START TEXT SECTION
Abstract
Generative Pre-trained Transformer (ChatGPT) is a web-based artificial intelligence assistant with the potential to provide information, answer questions, and make recommendations on various topics. Rare cardiovascular diseases (rCVD) are among the health problems that require specialized knowledge and attention, and web databases provide relatively limited information. In this study, we investigated the accuracy and reliability of ChatGPT’s answers to patients’ possible questions about rCVD. ChatGPT was asked forty questions about rCVD. Based on current guidelines and information, academicians who are experts in their fields evaluated ChatGPT’s answers to these questions. The success of ChatGPT, which has been repeatedly evaluated in classical diseases, was lower in rCVD. The responses to various questions exhibited significant similarity, with some answers including redundant information. In addition, ChatGPT did not give the desired answers to some questions. However, although some answers were longer than necessary, there was very little incorrect information in the answers. Although ChatGPT is competent in obtaining information about rCVD, physicians should clarify the answers given by ChatGPT to patients. Therefore, ChatGPT should be used as an auxiliary information acquisition tool rather than as a primary resource for patients with rCVD.
Keywords: Accuracy, Artificial intelligence, ChatGPT, Rare cardiovascular disease, Reliability
Subject terms: Cardiology, Biomedical engineering
Introduction
Artificial intelligence (AI) has increasingly been incorporated into healthcare, offering tools that assist with diagnosis, treatment planning, and patient education. Generative Pre-trained Transformer (ChatGPT) is a web-based AI language model developed by OpenAI, known for its open access and strong capability in providing information1. It has been tested and proven successful across various medical fields and conditions2,3. While its application in common conditions has been widely explored, its reliability in addressing rare diseases remains unclear.
END TEXT SECTION
START RECORD EXCERPTS
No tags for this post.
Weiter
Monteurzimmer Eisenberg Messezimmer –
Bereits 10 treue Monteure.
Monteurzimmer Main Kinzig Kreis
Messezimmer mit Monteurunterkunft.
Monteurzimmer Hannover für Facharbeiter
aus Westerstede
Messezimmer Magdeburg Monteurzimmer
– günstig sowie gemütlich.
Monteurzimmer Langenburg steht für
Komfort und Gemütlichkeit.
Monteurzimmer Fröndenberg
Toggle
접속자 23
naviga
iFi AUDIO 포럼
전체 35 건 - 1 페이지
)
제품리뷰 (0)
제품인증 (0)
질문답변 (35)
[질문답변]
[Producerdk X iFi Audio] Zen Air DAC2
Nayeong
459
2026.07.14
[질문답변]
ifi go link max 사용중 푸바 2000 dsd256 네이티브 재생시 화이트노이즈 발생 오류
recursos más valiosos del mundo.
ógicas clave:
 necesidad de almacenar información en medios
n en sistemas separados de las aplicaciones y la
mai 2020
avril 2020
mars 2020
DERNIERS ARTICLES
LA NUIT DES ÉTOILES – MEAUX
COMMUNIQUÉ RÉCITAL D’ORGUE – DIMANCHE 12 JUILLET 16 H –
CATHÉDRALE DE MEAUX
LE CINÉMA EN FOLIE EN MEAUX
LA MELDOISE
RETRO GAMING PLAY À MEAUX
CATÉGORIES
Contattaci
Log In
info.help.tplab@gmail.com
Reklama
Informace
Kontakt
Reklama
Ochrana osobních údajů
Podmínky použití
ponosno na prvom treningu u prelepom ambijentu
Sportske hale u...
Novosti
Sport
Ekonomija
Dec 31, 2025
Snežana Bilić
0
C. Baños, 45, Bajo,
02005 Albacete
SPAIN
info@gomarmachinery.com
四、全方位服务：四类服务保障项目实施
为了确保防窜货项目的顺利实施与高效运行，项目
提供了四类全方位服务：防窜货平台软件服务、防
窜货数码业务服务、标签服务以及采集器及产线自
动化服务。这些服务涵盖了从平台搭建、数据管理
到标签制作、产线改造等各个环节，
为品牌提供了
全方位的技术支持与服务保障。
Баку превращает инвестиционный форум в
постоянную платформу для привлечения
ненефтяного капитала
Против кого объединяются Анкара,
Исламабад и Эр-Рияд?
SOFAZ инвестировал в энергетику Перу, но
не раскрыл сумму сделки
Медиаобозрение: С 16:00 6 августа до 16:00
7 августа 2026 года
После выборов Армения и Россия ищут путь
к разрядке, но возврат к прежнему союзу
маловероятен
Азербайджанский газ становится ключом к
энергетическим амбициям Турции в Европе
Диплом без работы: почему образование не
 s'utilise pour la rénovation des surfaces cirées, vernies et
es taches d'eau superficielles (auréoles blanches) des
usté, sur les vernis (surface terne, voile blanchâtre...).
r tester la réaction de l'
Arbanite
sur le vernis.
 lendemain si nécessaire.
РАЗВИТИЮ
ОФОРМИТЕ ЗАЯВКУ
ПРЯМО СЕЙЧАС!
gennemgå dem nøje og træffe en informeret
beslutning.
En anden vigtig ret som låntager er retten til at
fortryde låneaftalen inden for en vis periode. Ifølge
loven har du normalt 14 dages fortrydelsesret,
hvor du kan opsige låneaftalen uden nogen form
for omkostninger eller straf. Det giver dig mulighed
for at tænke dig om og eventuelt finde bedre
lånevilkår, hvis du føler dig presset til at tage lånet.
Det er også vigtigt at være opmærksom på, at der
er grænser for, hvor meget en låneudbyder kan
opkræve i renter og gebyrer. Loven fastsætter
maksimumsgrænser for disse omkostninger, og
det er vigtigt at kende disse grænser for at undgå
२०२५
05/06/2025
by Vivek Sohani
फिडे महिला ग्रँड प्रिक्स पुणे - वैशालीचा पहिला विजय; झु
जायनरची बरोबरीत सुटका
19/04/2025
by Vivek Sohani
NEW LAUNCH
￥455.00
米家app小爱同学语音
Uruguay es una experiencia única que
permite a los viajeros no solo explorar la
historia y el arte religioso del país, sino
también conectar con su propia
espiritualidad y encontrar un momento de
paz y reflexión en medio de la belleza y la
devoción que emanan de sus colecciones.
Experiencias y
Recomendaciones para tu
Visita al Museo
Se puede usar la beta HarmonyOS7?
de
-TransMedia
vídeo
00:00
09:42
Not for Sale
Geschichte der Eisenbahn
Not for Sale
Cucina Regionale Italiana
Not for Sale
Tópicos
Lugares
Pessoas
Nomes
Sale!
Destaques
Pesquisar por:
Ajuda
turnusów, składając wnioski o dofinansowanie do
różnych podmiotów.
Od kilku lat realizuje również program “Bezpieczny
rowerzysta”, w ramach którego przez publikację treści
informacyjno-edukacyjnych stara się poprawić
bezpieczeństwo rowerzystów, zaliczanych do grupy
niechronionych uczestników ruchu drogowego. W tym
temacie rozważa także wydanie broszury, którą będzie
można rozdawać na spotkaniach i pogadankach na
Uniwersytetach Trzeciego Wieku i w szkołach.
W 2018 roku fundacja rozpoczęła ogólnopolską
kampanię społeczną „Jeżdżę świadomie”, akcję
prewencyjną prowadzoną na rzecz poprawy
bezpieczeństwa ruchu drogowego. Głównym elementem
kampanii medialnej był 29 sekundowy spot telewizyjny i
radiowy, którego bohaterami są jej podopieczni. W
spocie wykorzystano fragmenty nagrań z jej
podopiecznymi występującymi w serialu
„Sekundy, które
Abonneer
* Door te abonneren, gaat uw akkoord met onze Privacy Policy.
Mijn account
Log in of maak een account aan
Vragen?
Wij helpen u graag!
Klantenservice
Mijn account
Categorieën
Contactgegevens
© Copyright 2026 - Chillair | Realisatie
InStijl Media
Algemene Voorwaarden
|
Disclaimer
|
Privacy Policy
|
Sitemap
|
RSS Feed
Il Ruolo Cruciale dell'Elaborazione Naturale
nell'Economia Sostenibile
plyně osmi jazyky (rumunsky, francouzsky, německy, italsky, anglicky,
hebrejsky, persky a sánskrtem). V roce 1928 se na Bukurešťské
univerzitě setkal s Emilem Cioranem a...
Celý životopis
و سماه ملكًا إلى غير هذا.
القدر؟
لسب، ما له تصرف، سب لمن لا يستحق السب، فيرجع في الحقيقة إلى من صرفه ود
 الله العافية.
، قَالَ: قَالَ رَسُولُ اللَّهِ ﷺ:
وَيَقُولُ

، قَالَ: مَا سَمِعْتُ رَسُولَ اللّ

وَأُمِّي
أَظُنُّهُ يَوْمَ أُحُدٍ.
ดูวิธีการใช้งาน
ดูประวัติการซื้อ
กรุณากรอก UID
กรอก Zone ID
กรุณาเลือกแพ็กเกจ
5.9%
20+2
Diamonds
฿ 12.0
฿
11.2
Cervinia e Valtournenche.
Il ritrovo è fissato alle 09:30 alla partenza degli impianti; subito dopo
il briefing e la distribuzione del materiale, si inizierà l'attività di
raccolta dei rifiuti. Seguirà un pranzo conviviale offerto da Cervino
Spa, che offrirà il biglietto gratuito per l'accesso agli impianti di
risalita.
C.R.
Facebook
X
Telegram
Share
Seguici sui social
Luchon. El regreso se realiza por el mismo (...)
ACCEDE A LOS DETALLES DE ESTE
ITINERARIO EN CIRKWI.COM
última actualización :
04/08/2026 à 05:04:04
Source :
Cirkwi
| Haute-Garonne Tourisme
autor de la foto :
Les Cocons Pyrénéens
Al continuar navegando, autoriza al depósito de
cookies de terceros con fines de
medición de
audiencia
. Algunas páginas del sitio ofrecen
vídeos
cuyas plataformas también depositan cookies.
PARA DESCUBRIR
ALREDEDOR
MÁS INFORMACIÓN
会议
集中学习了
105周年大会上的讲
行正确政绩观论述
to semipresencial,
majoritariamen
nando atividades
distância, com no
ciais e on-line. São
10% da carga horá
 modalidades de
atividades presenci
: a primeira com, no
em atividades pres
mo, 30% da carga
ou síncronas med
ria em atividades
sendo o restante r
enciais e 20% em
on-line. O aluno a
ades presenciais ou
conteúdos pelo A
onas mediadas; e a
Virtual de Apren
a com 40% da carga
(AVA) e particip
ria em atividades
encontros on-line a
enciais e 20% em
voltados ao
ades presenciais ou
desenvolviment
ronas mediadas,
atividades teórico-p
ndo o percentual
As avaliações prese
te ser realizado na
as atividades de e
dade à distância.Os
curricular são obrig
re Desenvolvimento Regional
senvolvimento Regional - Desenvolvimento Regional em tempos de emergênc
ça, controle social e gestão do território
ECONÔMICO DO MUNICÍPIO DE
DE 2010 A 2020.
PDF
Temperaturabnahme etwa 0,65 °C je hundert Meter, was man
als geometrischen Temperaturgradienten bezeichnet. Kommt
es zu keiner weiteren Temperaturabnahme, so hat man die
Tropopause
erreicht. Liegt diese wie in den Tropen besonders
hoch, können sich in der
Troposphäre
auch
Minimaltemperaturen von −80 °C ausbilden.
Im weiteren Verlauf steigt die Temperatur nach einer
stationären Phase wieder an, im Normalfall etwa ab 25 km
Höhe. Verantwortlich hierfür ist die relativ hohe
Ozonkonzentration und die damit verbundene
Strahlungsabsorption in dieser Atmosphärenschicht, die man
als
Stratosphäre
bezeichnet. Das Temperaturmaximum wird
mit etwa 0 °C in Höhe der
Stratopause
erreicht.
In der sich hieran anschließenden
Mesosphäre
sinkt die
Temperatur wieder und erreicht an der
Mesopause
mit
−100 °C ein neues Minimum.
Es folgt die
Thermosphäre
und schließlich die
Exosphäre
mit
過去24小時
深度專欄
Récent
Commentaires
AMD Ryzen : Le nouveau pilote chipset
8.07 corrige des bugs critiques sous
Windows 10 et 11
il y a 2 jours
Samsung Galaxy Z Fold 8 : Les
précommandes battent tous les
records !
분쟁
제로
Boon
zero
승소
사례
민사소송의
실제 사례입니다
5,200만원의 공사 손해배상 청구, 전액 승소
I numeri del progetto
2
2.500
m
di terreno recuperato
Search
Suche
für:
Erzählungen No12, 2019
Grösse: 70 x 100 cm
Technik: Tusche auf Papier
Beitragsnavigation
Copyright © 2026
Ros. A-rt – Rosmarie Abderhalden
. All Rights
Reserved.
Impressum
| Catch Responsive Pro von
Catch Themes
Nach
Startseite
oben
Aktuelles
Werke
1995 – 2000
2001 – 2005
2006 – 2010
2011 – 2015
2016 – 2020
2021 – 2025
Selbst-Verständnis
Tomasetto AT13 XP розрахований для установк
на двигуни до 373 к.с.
END RECORD EXCERPTS
TO DO>
Retype the entire text about ChatGPT's answers on rare cardiovascular diseases, shown above, without changing any word or punctuation.

RESPONSE TO THIS EXERCISE>
Abstract
Generative Pre-trained Transformer (ChatGPT) is a web-based artificial intelligence assistant with the potential to provide information, answer questions, and make recommendations on various topics. Rare cardiovascular diseases (rCVD) are among the health problems that require specialized knowledge and attention, and web databases provide relatively limited information. In this study, we investigated the accuracy and reliability of ChatGPT’s answers to patients’ possible questions about rCVD. ChatGPT was asked forty questions about rCVD. Based on current guidelines and information, academicians who are experts in their fields evaluated ChatGPT’s answers to these questions. The success of ChatGPT, which has been repeatedly evaluated in classical diseases, was lower in rCVD. The responses to various questions exhibited significant similarity, with some answers including redundant information. In addition, ChatGPT did not give the desired answers to some questions. However, although some answers were longer than necessary, there was very little incorrect information in the answers. Although ChatGPT is competent in obtaining information about rCVD, physicians should clarify the answers given by ChatGPT to patients. Therefore, ChatGPT should be used as an auxiliary information acquisition tool rather than as a primary resource for patients with rCVD.
Keywords: Accuracy, Artificial intelligence, ChatGPT, Rare cardiovascular disease, Reliability
Subject terms: Cardiology, Biomedical engineering
Introduction
Artificial intelligence (AI) has increasingly been incorporated into healthcare, offering tools that assist with diagnosis, treatment planning, and patient education. Generative Pre-trained Transformer (ChatGPT) is a web-based AI language model developed by OpenAI, known for its open access and strong capability in providing information1. It has been tested and proven successful across various medical fields and conditions2,3. While its application in common conditions has been widely explored, its reliability in addressing rare diseases remains unclear.